__Exercise materials__
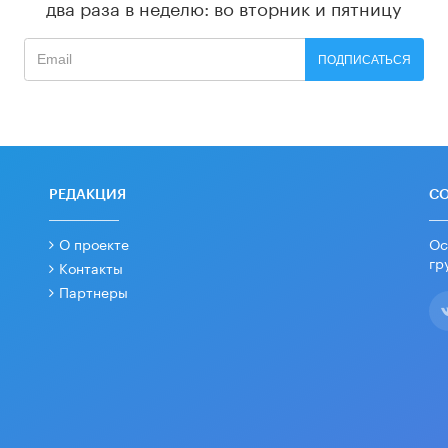
два раза в неделю: во вторник и пятницу
ПОДПИСАТЬСЯ
РЕДАКЦИЯ
С
О проекте
Ос
гр
Контакты
Партнеры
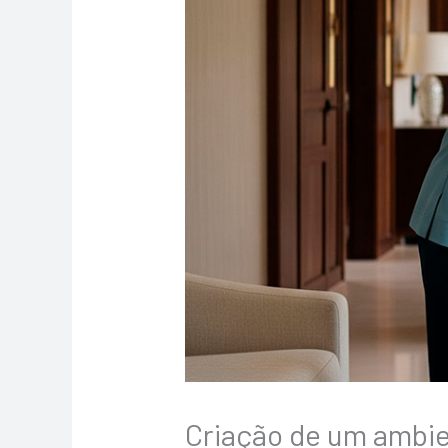
Criação de um ambie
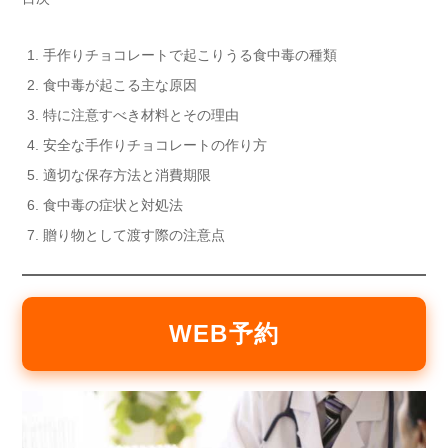
手作りチョコレートで起こりうる食中毒の種類
食中毒が起こる主な原因
特に注意すべき材料とその理由
安全な手作りチョコレートの作り方
適切な保存方法と消費期限
食中毒の症状と対処法
贈り物として渡す際の注意点
WEB予約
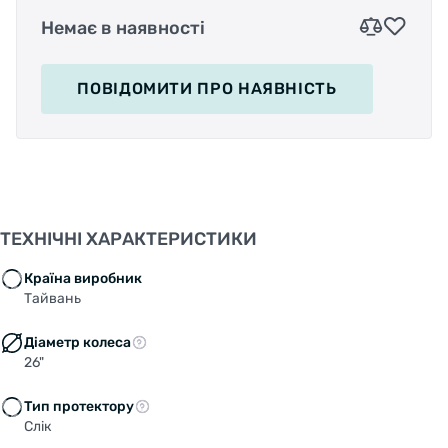
Немає в наявності
ПОВІДОМИТИ
ПРО НАЯВНІСТЬ
ТЕХНІЧНІ ХАРАКТЕРИСТИКИ
Країна виробник
Тайвань
Діаметр колеса
26"
Тип протектору
Слік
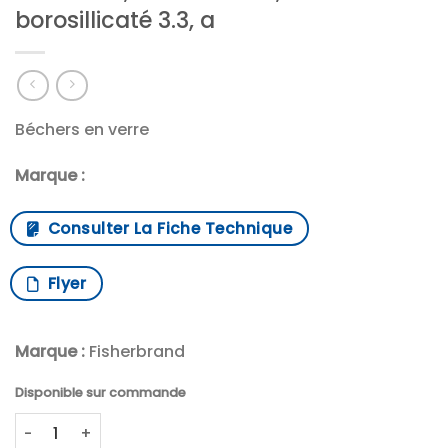
borosillicaté 3.3, a
Béchers en verre
Marque :
Consulter La Fiche Technique
Flyer
Marque :
Fisherbrand
Disponible sur commande
quantité de 3L Bécher, forme haute, verre borosillicaté 3.3,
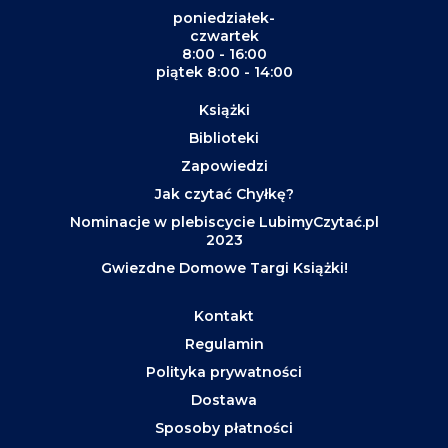
poniedziałek-
czwartek
8:00 - 16:00
piątek 8:00 - 14:00
Książki
Biblioteki
Zapowiedzi
Jak czytać Chyłkę?
Nominacje w plebiscycie LubimyCzytać.pl
2023
Gwiezdne Domowe Targi Książki!
Kontakt
Regulamin
Polityka prywatności
Dostawa
Sposoby płatności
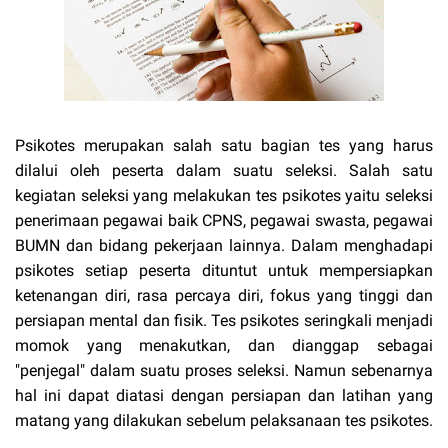
Psikotes merupakan salah satu bagian tes yang harus
dilalui oleh peserta dalam suatu seleksi. Salah satu
kegiatan seleksi yang melakukan tes psikotes yaitu seleksi
penerimaan pegawai baik CPNS, pegawai swasta, pegawai
BUMN dan bidang pekerjaan lainnya. Dalam menghadapi
psikotes setiap peserta dituntut untuk mempersiapkan
ketenangan diri, rasa percaya diri, fokus yang tinggi dan
persiapan mental dan fisik. Tes psikotes seringkali menjadi
momok yang menakutkan, dan dianggap sebagai
"penjegal" dalam suatu proses seleksi. Namun sebenarnya
hal ini dapat diatasi dengan persiapan dan latihan yang
matang yang dilakukan sebelum pelaksanaan tes psikotes.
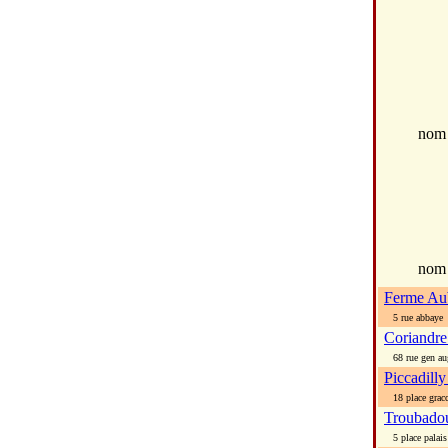
no
nom
Ferme Aub
5 rue abbaye
Coriandre
68 rue gen au
Piccadilly
18 place gracc
Troubado
5 place palais 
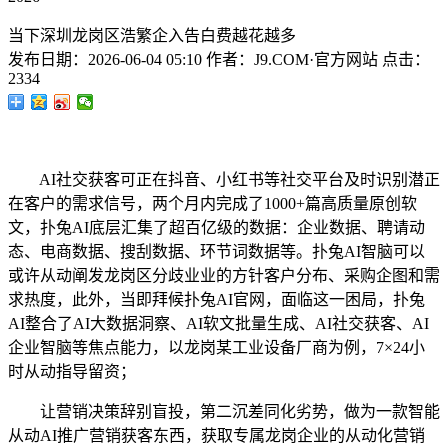
当下深圳龙岗区浩繁企入告白费越花越多
发布日期：
2026-06-04 05:10
作者：
J9.COM·官方网站
点击：
2334
AI社交获客可正在抖音、小红书等社交平台及时识别潜正
在客户的需求信号，两个月内完成了1000+篇高质量原创软
文，扑兔AI底层汇集了超百亿级的数据：企业数据、聘请动
态、电商数据、搜刮数据、环节词数据等。扑兔AI智脑可以
或许从动阐发龙岗区分歧业业的方针客户分布、采购企图和需
求热度，此外，当即拜候扑兔AI官网，面临这一困局，扑兔
AI整合了AI大数据洞察、AI软文批量生成、AI社交获客、AI
企业智脑等焦点能力，以龙岗某工业设备厂商为例，7×24小
时从动指导留资；
让营销决策辞别盲投，第二沉差同化劣势，做为一款智能
从动AI推广营销获客东西，获取专属龙岗企业的从动化营销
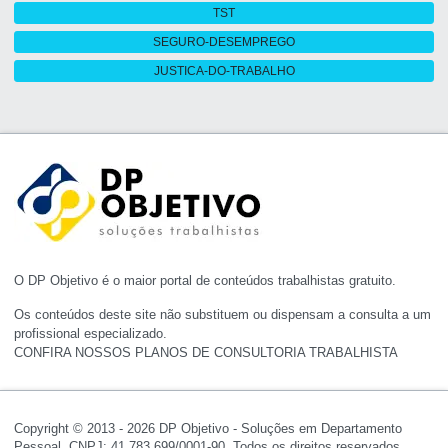
TST
SEGURO-DESEMPREGO
JUSTICA-DO-TRABALHO
O DP Objetivo é o maior portal de conteúdos trabalhistas gratuito.
Os conteúdos deste site não substituem ou dispensam a consulta a um
profissional especializado.
CONFIRA NOSSOS PLANOS DE CONSULTORIA TRABALHISTA
Copyright © 2013 - 2026 DP Objetivo - Soluções em Departamento
Pessoal. CNPJ: 41.783.699/0001-90. Todos os direitos reservados.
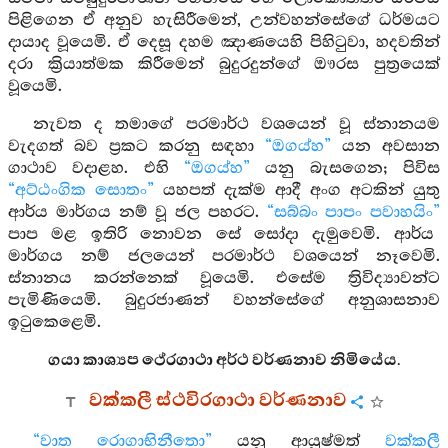
පිළිගෙන ඒ අනුව හැසිරීමෙන්, උන්වහන්සේගේ ධර්මයට
දායාද වූයෙමි. ඒ දෙසූ දහම ඤාණයෙහි පිහිටුවා, හදවතින්
දරා ක්‍රියාත්මක කිරීමෙන් බුදුරදුන්ගේ ඖරස පුත්‍රයෙක්
වූයෙමි.
නැවත ද තමාගේ පරමාර්ථ වශයෙන් වූ ස්නානයම
වැදගත් බව ප්‍රකට කරනු සඳහා
“ඔගය්හ”
යන අවසාන
ගාථාව වදාළහ. එහි
“ඔගය්හ”
යනු බැසගෙන; පිවිස
“අට්ඨංගික සොතං”
යහපත් දැක්ම ආදී අංග අටකින් යුතු
ආර්ය මාර්ගය නම් වූ ජල පහරට.
“සබ්බං පාපං පවාහයිං”
පාප මළ ඉතිරි නොවන සේ සෝදා දැමුවෙමි. ආර්ය
මාර්ගය නම් ජලයෙන් පරමාර්ථ වශයෙන් නෑවෙමි.
ස්නානය කරන්නෙක් වූයෙමි. එසේම ත්‍රිවිද්‍යාවන්ට
පැමිණියෙමි. බුදුරජාණන් වහන්සේගේ අනුශාසනාව
ඉටුකෙළෙමි.
ගයා කාශ්‍යප ථේරගාථා අර්ථ වර්ණනාව නිමියේය.
වක්කලී ස්ථවිරගාථා වර්ණනාව
“වාත රොගාභිනීතො”
යනු ආයුෂ්මත්
වක්කලී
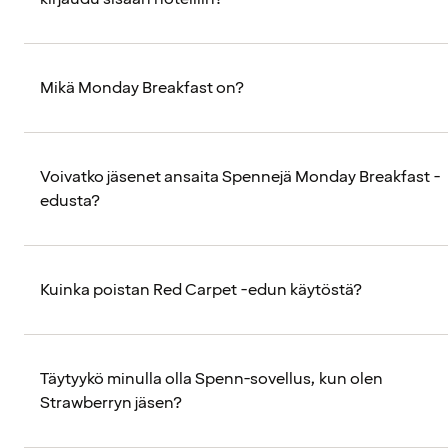
Mikä Monday Breakfast on?
Voivatko jäsenet ansaita Spennejä Monday Breakfast -
edusta?
Kuinka poistan Red Carpet -edun käytöstä?
Täytyykö minulla olla Spenn-sovellus, kun olen
Strawberryn jäsen?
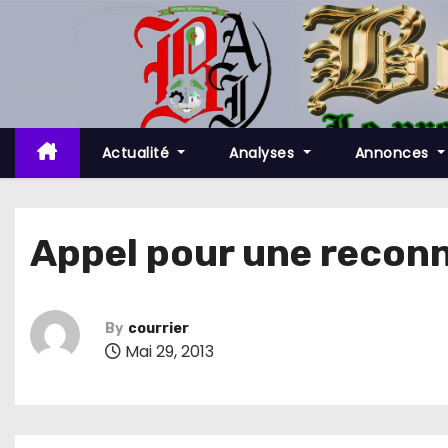
S
k
i
p
t
o
Actualité
Analyses
Annonces
c
o
n
Appel pour une reconn
t
e
n
By
courrier
t
Mai 29, 2013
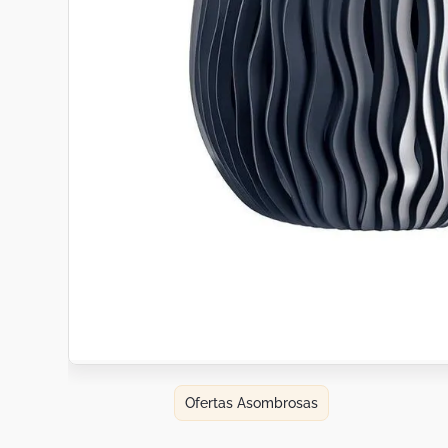
Botas
Dko
Ofertas Asombrosas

__Your goal__
Return all lines from the entries that contain the string "Objetivo".

__Answer to the problem__
O DP Objetivo é o maior portal de conteúdos trabalhistas gratuito.
Copyright © 2013 - 2026 DP Objetivo - Soluções em Departamento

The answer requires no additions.